Pick up the appeals court opinion on Joseph Felton's excessive-force suit against the City of Chicago after its last sentence, and continue it in the same style.

Source passage —
::::::

Felton v. City of Chicago, 062816 FED7, 14-3211

Docket Nº:14-3211
Party Name:Joseph Felton, Plaintiff-Appellant, v. City of Chicago, et al., Defendants-Appellees.
Judge Panel:Before Posner, Williams, and Hamilton, Circuit Judges.
Case Date:June 28, 2016
Court:United States Courts of Appeals, Court of Appeals for the Seventh Circuit

Joseph Felton, Plaintiff-Appellant,


City of Chicago, et al., Defendants-Appellees.

No. 14-3211

United States Court of Appeals, Seventh Circuit

June 28, 2016

Argued February 16, 2016

Appeal from the United States District Court for the Northern District of Illinois, Eastern Division. No. 14-cv-6857 - Milton I. Shadur, Judge.

Before Posner, Williams, and Hamilton, Circuit Judges.


Joseph Felton sued the City of Chicago and its police superintendent, alleging that police officers used excessive force in arresting him. The district judge consulted newspaper accounts of the arrest and then, without requiring an answer from the defendants, dismissed the suit as frivolous. But the suit was not frivolous and the judge should not have dismissed it by relying on newspaper stories. We reverse.

::::::

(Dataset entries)
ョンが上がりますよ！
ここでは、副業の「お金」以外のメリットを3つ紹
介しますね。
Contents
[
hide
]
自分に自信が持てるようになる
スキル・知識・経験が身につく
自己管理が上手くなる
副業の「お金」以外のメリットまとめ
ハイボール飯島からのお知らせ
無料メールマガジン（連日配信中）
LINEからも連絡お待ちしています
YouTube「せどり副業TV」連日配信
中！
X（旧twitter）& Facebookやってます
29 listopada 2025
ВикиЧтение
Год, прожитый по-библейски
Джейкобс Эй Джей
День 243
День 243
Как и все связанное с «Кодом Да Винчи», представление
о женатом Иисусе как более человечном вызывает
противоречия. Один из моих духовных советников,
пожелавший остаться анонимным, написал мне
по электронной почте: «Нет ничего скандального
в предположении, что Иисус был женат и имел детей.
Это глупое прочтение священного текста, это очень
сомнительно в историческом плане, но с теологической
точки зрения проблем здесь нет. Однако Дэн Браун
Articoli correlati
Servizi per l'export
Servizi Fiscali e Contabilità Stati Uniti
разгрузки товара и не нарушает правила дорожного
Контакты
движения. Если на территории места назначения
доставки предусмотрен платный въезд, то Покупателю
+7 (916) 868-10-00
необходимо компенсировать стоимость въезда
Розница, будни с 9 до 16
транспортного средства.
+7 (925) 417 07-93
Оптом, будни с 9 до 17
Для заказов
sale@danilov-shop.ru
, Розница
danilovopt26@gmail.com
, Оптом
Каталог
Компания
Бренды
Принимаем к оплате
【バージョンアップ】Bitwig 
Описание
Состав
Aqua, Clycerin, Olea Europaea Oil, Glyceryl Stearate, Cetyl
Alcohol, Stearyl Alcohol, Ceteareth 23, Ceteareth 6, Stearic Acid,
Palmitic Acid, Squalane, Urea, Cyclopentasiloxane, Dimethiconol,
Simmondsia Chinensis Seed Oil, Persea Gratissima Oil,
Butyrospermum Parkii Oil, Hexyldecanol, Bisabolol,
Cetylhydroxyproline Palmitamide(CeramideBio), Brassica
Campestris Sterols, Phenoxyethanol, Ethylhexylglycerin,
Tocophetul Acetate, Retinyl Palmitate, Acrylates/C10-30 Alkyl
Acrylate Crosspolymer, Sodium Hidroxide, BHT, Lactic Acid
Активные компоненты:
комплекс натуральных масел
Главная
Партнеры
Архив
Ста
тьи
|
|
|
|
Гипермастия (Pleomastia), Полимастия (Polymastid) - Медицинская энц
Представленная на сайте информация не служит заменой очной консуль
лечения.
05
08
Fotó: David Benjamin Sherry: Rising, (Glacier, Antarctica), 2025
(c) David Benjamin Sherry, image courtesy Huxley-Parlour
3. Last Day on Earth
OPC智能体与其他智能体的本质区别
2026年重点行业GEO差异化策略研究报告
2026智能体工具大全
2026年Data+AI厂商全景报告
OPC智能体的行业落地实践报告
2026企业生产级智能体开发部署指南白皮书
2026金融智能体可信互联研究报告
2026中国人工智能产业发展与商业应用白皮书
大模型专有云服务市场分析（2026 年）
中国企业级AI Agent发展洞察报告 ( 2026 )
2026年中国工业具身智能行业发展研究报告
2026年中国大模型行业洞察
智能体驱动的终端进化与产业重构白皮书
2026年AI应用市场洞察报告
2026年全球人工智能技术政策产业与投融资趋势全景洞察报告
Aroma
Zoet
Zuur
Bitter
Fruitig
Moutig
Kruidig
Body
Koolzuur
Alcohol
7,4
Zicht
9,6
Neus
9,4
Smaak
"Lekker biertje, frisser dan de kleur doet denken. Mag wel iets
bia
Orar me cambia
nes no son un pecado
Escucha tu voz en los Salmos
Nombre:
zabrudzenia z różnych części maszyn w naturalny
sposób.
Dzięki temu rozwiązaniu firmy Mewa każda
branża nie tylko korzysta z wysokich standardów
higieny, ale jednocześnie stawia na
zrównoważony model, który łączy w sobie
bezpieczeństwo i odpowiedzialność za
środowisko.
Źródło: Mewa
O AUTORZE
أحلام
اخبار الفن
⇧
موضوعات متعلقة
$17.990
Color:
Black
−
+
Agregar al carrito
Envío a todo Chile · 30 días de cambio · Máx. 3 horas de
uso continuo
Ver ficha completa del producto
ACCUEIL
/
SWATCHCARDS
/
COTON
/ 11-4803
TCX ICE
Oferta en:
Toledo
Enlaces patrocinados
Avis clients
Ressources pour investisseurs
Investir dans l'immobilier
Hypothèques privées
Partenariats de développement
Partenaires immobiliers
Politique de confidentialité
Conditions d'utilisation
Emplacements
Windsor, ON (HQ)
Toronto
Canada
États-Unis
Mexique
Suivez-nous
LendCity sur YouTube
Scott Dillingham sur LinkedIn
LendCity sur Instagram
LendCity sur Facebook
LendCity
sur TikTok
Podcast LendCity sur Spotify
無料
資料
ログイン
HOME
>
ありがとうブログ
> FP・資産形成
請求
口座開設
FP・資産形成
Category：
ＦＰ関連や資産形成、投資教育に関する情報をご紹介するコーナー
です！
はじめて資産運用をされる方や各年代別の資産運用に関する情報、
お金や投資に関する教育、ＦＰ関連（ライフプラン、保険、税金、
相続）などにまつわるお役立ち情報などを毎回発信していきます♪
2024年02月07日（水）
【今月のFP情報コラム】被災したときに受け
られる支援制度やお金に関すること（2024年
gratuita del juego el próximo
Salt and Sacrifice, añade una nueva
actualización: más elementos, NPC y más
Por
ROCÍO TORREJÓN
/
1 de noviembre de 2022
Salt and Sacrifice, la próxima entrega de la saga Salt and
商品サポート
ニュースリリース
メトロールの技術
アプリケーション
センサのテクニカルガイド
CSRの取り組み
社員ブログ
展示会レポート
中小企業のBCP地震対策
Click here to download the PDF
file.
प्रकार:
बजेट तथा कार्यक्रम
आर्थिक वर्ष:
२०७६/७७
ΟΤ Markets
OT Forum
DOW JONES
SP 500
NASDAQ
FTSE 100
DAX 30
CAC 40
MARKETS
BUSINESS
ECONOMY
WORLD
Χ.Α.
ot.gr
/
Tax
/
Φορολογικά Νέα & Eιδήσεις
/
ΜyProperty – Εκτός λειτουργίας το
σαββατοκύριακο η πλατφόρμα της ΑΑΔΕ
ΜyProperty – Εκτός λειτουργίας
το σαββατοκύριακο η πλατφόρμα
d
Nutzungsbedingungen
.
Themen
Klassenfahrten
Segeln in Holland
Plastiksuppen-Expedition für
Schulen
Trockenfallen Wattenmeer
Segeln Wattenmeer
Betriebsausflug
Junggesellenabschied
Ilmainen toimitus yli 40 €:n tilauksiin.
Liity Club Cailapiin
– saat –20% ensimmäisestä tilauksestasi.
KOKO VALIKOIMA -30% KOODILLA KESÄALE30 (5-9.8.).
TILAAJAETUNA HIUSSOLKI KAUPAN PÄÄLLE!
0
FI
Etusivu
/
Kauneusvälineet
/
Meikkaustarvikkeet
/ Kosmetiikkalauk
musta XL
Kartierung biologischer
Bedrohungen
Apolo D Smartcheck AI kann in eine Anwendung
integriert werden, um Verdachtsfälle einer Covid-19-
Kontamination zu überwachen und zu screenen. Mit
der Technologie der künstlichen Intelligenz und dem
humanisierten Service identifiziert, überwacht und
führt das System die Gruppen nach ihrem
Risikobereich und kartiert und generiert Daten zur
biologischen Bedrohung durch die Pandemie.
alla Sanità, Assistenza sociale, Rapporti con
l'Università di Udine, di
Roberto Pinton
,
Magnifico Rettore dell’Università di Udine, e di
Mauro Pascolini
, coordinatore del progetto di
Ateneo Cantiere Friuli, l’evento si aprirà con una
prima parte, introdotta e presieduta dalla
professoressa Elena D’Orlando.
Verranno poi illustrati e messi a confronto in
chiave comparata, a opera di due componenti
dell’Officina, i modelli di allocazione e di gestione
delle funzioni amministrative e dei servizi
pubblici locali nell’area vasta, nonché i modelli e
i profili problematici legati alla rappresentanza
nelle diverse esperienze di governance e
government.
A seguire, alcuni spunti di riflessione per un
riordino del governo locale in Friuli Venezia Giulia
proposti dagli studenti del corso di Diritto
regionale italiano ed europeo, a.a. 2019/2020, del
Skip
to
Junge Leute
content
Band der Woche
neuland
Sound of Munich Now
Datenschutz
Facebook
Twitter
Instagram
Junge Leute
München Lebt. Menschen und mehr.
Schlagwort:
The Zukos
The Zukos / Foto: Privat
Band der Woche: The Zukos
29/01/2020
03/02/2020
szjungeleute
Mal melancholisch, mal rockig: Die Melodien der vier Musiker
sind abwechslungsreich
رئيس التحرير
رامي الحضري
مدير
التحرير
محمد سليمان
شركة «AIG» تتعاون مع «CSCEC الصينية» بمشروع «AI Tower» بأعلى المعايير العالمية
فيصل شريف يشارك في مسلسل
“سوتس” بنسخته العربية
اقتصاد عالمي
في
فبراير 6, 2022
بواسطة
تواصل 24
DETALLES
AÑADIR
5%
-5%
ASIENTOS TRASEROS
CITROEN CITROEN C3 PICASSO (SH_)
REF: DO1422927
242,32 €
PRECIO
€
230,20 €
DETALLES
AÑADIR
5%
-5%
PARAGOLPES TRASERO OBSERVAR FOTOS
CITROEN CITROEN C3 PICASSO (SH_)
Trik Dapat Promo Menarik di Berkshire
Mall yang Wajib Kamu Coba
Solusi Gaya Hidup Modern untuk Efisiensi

::::::

Result of the exercise —
We recite the facts assuming the truth of Felton's allegations. On March 15, 2014, Felton was in a car in Harvey, Illinois, when he was approached by an unmarked car with "black tinted windows." This caused Felton, who was unarmed, to fear for his life. He fled, turning onto the expressway and heading toward Chicago. Chicago police officers "chased" him along the expressway and fired their guns at him (but Felton does not say he was hit). The officers then "ram[med]" their cars into his, causing him to "swerve out of control" and crash. At some point, he was "shot by 6 different stu[n] guns." As a result of the officers' actions, Felton was "put into critical condition" and suffered broken bones, bruises, a concussion, lost vision, and other injuries. He underwent several surgeries and suffered "excruciating pain and mental anguish." He brought this suit under 42 U.S.C. § 1983, alleging the officers used constitutionally excessive force.

Because Felton was incarcerated when he filed suit, the district judge conducted an initial screening of the complaint. See 28 U.S.C. § 1915A. The judge noted that the allegations were insufficient to state claims against the only defendants that Felton named-the City of Chicago and its police superintendent (in his official capacity). Because that problem could be cured by an amendment (naming the officers who were actually involved in the incident), the judge moved on to what he saw as "more grievous problems."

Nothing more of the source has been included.